Sunday, January 18, 2009

Savings and Investment (4) - Three Classes

When the central bank sets interest rates artificially low, a credit fed boom will follow, as households reducing saving and make more purchases using credit. Assets rise in price as the cost of borrowing declines. When the credit-fuelled boom comes to an end, businesses can be classified into three categories.

A) Some businesses will have expanded to be far larger than they would be if interest rates had been determined in a free market economy.

B) New business will have emerged that would not exist were it not for low interest rates and the credit-led boom. Their aggressive growth often fuels the boom.

C) Some businesses that would be economic in normal times will have shrunk after being squeezed out by other businesses chasing the boom. Hopefully this is still the largest category.
This suboptimal situation cannot continue indefinitely. It reflects the dislocation of the economy caused by artificially low interest rates. To correct this situation, households will begin cutting back on their purchases, and saving hard to reduce their exposure to debt. Businesses in categories A and B that have been selling to people on credit will have to stop producing stuff that is no longer needed. As they cut back production, staff will be laid off, increasing unemployment and further reducing the demand for goods services.

Mainline economics says that best solution is for the government to increase expenditure to keep businesses in category A and B operating at their current levels.
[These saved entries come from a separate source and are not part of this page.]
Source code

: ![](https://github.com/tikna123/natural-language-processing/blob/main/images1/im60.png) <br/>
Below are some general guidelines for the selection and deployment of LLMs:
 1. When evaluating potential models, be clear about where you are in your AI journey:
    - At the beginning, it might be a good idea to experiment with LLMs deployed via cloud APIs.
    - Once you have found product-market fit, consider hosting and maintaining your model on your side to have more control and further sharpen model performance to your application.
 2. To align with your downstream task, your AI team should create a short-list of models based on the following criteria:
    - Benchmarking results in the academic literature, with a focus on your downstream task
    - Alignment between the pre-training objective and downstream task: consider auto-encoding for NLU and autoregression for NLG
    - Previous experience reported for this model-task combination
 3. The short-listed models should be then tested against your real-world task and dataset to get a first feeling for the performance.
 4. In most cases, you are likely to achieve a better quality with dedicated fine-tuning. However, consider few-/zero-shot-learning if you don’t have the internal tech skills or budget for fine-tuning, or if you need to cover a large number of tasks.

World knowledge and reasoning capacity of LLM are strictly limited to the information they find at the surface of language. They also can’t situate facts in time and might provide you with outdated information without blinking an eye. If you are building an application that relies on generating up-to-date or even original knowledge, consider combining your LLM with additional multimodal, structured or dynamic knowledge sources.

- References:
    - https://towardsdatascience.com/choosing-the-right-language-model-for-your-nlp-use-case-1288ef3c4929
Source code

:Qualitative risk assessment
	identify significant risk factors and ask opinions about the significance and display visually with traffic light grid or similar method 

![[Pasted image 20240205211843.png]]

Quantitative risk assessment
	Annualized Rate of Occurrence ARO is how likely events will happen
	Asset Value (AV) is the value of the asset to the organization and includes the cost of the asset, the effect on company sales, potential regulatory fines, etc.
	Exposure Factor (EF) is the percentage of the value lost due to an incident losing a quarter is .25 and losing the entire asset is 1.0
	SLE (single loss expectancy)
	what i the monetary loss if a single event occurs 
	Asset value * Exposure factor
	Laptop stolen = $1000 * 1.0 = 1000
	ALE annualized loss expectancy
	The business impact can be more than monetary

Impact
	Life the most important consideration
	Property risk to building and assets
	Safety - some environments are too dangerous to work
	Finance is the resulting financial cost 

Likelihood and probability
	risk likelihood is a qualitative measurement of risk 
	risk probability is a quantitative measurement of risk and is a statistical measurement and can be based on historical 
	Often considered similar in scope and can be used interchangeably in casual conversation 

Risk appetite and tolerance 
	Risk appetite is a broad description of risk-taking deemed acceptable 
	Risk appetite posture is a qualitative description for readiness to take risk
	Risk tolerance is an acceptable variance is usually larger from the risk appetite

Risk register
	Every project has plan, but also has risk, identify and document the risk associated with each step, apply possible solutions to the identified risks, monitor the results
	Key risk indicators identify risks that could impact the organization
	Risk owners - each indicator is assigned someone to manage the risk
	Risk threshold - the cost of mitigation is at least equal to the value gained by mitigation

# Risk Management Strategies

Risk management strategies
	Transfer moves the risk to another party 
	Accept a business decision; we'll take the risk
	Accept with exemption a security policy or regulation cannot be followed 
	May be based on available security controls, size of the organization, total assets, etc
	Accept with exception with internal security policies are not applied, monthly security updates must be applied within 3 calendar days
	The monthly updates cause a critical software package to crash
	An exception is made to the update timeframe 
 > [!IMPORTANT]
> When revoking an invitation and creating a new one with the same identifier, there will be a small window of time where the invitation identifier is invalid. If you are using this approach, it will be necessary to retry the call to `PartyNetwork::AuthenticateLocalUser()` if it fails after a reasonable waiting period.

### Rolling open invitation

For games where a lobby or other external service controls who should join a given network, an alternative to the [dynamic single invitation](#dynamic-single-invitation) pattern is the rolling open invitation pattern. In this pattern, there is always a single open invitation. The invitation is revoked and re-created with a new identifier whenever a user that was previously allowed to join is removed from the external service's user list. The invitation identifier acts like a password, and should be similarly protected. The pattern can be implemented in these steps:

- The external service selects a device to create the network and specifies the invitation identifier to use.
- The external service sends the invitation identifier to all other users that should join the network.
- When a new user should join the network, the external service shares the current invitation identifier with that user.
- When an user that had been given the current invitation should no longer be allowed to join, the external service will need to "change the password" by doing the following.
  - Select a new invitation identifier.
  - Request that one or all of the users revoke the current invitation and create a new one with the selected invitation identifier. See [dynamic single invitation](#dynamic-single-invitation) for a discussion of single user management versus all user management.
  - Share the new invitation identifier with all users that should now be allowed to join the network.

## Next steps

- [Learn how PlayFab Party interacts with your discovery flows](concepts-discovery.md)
Businesses in category C will be unable to meet the demand for what they are producing.

For the economy to operate in an optimal way, free from distortions caused by government intervention, we really need businesses in category B to disappear and businesses in Category A to eliminate the production driven by the low interest rates. At the same time, we need businesses in category C to expand their production to the optimal level. Alternatively category A and B businesses could start producing the things produced by category C, if they could do it as efficiently.

The problem with the standard solution is that government expenditure leads to businesses just keeps businesses in category A and B doing what they were previously doing. That does not get the economy to the optimal situation. It may get businesses in category C producing more, but not enough, because they would still be getting squeezed out.

The solution proposed by mainline economist just perpetuates the problem. It may prevent short term economic decline, but it results in long term sub-optimal performance.